1. Num ritmo mais “lento”, a amplitude da vida humana e da sua relação com ambiente, isto é, o próprio espaço, por si só, promove a diversidade de assuntos e áreas a serem desenvolvidas. Existe um universo inteiro a ser estudado e pesquisado, num potencial infinitamente maior que a nossa capacidade de preenchê-lo — ou seja, sempre haverá um assunto novo a ser estudado.
2. Num ritmo mais acelerado, o próprio tempo vai abrindo novos espaços de conhecimento. Assim, a superação de uma tecnologia, a contestação de uma teoria, o aperfeiçoamento de uma técnica, a comprovação de uma hipótese, tudo isso renova as possibilidades de estudo e pesquisa. Espacialmente, os conhecimentos ficam concentrados, num preenchimento cada vez mais verticalizado, empilhado pelo próprio tempo.
Dessa forma, é como se, ironicamente, o tempo passasse a ditar (e monopolizar) os potenciais espaços de conhecimento, em vez de o próprio espaço fazer isso. O tempo garante que um mesmo assunto requeira, sempre muito em breve, novos esforços de desenvolvimento intelectual. E o ritmo como isso acontece é quase como uma armadilha.
Já não é o fascínio pelo tamanho do universo e pelo número de oportunidades que nos move e nos inspira a produzir conhecimento, mas a presença de vácuos localizados em assuntos restritos — ou melhor, a rapidez como esses espaços se renovam e se reapresentam à humanidade.

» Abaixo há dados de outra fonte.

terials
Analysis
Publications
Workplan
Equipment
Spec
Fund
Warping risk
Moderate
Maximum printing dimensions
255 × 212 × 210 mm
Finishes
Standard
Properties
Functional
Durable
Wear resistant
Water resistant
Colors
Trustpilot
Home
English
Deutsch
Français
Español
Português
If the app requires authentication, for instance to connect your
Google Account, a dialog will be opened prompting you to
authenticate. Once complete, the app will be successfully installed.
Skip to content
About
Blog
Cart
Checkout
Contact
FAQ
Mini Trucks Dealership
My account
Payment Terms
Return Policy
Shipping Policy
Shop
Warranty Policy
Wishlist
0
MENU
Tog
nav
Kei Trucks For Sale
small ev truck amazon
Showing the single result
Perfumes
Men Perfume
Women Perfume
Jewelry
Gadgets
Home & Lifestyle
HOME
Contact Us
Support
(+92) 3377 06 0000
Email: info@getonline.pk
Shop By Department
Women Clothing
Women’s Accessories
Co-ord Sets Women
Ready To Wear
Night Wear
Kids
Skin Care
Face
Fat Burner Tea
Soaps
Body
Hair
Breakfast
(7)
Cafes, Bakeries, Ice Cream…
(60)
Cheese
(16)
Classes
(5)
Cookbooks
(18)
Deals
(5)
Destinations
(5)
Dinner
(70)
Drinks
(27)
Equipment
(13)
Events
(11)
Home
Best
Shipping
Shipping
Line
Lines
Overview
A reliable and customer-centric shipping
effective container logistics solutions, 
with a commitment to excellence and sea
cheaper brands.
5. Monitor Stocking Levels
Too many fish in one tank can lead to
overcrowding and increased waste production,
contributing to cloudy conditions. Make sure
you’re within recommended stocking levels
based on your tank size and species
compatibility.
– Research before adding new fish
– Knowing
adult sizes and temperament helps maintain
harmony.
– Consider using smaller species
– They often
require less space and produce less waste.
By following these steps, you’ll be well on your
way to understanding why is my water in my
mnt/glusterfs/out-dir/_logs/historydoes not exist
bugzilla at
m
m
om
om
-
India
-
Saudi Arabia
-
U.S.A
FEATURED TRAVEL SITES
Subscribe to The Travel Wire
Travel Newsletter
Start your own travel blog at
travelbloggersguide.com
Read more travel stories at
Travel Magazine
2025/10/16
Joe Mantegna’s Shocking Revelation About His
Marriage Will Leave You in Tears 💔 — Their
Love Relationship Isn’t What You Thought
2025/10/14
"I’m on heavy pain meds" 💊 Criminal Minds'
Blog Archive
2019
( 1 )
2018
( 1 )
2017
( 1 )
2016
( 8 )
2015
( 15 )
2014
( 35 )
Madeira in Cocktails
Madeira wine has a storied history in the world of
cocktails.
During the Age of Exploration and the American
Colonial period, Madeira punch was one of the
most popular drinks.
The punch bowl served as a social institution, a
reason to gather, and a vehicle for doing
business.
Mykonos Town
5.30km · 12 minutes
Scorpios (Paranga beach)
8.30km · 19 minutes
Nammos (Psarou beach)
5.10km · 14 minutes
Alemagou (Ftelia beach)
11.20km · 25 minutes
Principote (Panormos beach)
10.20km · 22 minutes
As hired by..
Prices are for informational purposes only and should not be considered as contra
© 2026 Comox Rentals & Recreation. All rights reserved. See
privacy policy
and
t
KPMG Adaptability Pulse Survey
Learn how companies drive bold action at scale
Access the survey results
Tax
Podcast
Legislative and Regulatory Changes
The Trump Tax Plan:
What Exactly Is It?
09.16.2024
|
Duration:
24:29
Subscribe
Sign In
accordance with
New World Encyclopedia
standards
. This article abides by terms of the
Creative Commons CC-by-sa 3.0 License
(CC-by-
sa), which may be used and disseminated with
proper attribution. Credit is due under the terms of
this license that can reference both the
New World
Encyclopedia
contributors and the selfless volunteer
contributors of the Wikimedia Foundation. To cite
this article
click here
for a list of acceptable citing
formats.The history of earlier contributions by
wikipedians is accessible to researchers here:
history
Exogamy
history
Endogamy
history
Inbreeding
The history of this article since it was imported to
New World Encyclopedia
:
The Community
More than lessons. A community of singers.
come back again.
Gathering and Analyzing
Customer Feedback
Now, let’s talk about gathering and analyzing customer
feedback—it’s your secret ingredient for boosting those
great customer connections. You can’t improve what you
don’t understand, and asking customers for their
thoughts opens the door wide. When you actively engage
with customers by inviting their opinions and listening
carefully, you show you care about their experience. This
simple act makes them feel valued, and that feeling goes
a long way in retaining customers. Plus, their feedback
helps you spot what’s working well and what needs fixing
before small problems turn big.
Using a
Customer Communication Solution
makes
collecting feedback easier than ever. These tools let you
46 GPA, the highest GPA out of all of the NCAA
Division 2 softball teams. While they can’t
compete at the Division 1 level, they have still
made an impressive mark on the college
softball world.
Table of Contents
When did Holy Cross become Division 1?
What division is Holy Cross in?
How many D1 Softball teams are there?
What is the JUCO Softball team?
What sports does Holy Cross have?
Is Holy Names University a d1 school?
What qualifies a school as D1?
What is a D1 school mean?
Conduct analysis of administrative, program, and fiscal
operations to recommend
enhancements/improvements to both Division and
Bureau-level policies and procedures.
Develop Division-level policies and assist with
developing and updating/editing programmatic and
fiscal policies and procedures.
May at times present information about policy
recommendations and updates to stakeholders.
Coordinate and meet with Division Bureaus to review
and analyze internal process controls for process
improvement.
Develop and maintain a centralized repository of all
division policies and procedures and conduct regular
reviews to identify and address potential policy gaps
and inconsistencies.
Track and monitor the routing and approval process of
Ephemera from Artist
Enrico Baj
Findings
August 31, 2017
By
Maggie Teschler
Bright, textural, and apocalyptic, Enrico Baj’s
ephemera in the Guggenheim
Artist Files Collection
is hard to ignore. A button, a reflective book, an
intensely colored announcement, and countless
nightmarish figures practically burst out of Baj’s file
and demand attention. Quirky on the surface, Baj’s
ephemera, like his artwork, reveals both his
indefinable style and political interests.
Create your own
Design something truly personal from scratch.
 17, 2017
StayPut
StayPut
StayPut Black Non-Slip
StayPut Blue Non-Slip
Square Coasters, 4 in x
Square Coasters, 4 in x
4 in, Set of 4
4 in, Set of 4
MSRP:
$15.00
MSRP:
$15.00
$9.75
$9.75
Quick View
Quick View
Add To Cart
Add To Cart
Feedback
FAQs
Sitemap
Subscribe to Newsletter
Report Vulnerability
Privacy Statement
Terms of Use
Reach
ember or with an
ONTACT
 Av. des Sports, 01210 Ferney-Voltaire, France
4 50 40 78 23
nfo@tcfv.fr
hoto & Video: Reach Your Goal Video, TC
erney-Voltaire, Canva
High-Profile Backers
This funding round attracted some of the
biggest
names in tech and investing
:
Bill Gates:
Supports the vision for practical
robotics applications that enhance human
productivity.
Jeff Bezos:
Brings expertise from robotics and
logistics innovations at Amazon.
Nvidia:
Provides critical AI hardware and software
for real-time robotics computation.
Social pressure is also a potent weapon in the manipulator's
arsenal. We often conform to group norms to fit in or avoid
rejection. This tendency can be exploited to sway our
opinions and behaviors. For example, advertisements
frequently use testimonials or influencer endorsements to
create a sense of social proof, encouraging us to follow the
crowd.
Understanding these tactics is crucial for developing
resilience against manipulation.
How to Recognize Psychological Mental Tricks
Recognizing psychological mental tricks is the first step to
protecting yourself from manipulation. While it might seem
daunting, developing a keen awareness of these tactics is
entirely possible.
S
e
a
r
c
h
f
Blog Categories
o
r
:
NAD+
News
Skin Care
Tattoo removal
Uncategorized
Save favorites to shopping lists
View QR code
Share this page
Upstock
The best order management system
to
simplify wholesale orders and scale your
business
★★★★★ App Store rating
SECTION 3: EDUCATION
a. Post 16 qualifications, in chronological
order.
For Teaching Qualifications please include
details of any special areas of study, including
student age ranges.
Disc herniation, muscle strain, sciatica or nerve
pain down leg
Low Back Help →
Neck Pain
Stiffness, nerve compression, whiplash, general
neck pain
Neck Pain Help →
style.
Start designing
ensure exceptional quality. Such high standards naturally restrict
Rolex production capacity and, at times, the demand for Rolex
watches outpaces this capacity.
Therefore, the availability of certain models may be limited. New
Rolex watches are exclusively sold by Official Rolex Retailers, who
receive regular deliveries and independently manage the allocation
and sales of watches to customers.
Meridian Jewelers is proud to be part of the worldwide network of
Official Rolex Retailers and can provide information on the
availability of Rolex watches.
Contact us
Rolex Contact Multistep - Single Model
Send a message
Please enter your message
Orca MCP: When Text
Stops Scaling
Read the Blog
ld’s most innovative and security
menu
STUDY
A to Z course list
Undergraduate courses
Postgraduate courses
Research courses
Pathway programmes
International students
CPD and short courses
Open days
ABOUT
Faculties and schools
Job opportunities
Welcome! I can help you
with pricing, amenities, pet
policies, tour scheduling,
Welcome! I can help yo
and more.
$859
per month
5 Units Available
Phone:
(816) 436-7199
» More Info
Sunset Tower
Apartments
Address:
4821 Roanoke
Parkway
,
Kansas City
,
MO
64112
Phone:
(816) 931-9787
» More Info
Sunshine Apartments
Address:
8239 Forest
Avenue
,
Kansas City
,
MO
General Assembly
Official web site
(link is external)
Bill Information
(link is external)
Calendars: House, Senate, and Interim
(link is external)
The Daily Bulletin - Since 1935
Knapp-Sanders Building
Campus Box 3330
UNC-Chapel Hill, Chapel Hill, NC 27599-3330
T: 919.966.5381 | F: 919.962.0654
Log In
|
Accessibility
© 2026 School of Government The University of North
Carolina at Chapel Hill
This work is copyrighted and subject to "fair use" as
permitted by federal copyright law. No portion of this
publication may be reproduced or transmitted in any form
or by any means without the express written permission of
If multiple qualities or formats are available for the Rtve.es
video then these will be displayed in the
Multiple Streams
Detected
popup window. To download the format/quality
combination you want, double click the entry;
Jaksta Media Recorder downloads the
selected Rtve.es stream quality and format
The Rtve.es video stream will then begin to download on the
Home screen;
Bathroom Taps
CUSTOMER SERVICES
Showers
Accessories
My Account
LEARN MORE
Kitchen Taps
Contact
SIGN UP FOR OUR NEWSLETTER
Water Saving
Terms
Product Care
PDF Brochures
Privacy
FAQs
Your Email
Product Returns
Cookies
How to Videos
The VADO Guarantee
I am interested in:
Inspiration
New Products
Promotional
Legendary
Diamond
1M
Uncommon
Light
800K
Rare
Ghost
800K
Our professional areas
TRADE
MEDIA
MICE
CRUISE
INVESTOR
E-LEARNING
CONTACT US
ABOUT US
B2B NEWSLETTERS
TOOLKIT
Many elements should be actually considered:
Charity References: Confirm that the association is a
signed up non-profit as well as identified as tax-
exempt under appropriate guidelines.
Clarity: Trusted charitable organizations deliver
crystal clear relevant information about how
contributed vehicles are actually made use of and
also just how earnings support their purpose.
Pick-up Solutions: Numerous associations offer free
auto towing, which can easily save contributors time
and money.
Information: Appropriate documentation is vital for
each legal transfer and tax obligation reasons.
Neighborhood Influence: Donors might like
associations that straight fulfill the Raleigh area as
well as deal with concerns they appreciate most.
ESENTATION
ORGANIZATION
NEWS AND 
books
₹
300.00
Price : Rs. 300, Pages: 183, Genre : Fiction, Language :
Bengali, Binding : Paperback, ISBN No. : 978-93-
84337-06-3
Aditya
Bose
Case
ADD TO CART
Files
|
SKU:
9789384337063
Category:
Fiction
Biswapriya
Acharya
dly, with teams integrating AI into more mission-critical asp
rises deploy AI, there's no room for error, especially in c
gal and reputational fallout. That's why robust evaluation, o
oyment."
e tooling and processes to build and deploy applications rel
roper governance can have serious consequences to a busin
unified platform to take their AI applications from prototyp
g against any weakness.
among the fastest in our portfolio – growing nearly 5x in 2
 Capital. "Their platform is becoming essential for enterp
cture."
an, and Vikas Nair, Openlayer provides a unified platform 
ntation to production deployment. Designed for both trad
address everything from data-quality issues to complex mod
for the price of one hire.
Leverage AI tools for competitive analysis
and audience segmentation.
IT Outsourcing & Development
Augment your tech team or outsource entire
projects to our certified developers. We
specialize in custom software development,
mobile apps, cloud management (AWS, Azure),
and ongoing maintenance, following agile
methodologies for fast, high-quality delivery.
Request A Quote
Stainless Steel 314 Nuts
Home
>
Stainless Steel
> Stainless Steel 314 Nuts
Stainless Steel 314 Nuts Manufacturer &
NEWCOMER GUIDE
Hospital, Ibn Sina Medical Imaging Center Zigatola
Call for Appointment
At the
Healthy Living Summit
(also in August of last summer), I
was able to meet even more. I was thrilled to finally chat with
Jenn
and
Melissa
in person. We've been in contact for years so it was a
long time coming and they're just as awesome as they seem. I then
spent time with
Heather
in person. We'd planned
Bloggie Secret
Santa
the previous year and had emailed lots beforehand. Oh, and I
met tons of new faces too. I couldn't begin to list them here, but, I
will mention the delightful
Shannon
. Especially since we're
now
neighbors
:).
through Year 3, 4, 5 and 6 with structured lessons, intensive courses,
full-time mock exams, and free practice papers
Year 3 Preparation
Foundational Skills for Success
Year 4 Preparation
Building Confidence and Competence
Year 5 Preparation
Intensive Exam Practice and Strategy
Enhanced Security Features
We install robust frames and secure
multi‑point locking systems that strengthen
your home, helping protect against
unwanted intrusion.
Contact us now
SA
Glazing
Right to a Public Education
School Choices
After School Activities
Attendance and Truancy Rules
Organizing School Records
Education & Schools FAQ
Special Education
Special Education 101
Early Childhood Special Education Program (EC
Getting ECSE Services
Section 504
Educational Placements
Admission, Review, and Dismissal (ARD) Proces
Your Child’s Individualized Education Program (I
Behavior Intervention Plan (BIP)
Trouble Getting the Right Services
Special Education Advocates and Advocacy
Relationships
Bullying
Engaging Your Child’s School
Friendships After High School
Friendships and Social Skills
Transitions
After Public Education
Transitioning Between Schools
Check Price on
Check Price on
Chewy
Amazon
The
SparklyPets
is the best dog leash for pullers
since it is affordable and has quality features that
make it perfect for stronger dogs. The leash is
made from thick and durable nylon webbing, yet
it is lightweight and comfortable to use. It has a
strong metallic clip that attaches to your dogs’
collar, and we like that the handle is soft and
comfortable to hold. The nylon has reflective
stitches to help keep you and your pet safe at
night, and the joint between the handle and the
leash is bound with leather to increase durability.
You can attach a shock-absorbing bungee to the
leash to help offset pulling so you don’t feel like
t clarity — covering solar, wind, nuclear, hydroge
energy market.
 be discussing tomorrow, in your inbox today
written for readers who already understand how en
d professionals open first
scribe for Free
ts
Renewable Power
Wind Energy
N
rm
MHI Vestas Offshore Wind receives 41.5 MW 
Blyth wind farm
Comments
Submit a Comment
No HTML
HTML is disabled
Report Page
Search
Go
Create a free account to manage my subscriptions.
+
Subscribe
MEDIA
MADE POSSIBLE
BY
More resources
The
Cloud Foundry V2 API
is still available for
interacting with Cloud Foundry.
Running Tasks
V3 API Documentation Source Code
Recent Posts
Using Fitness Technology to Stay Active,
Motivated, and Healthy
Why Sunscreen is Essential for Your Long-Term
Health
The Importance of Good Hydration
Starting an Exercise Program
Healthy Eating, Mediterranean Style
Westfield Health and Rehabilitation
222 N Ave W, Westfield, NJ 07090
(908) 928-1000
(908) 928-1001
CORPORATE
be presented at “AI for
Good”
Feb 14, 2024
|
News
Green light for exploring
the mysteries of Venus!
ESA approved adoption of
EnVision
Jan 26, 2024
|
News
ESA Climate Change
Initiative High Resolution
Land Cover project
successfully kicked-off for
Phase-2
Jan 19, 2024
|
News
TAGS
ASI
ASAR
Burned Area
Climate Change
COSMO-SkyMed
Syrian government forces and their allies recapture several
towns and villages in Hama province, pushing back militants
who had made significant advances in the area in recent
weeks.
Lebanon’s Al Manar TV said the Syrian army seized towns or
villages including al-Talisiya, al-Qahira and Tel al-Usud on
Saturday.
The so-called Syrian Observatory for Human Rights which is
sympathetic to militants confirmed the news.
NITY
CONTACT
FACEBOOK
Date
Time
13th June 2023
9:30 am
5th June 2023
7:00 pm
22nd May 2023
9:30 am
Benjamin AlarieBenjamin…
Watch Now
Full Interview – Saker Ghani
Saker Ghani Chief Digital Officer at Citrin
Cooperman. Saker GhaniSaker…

Essa velocidade com que os vazios são gerados acaba por nos criar um senso de necessidade, que prioriza o preenchimento desses disputadíssimos espaços em detrimento das demais infinitas possibilidades. Assim, os efêmeros vácuos nessas zonas de conhecimento nos exige uma atualização também imediata, que dê continuidade ao egoísta desenvolvimento de determinado assunto ou tecnologia.
Num mundo que se diz tão cheio, tão evoluído, somos sugados justamente por tanto correr, numa aceleração desesperada e pouco justificável. Um mundo inteiro esperando por reais novidades, reais descobertas, reais revoluções, e o mais importante de tudo continua sendo a próxima revolucionária geração do iPhone. Tá certinho, galera.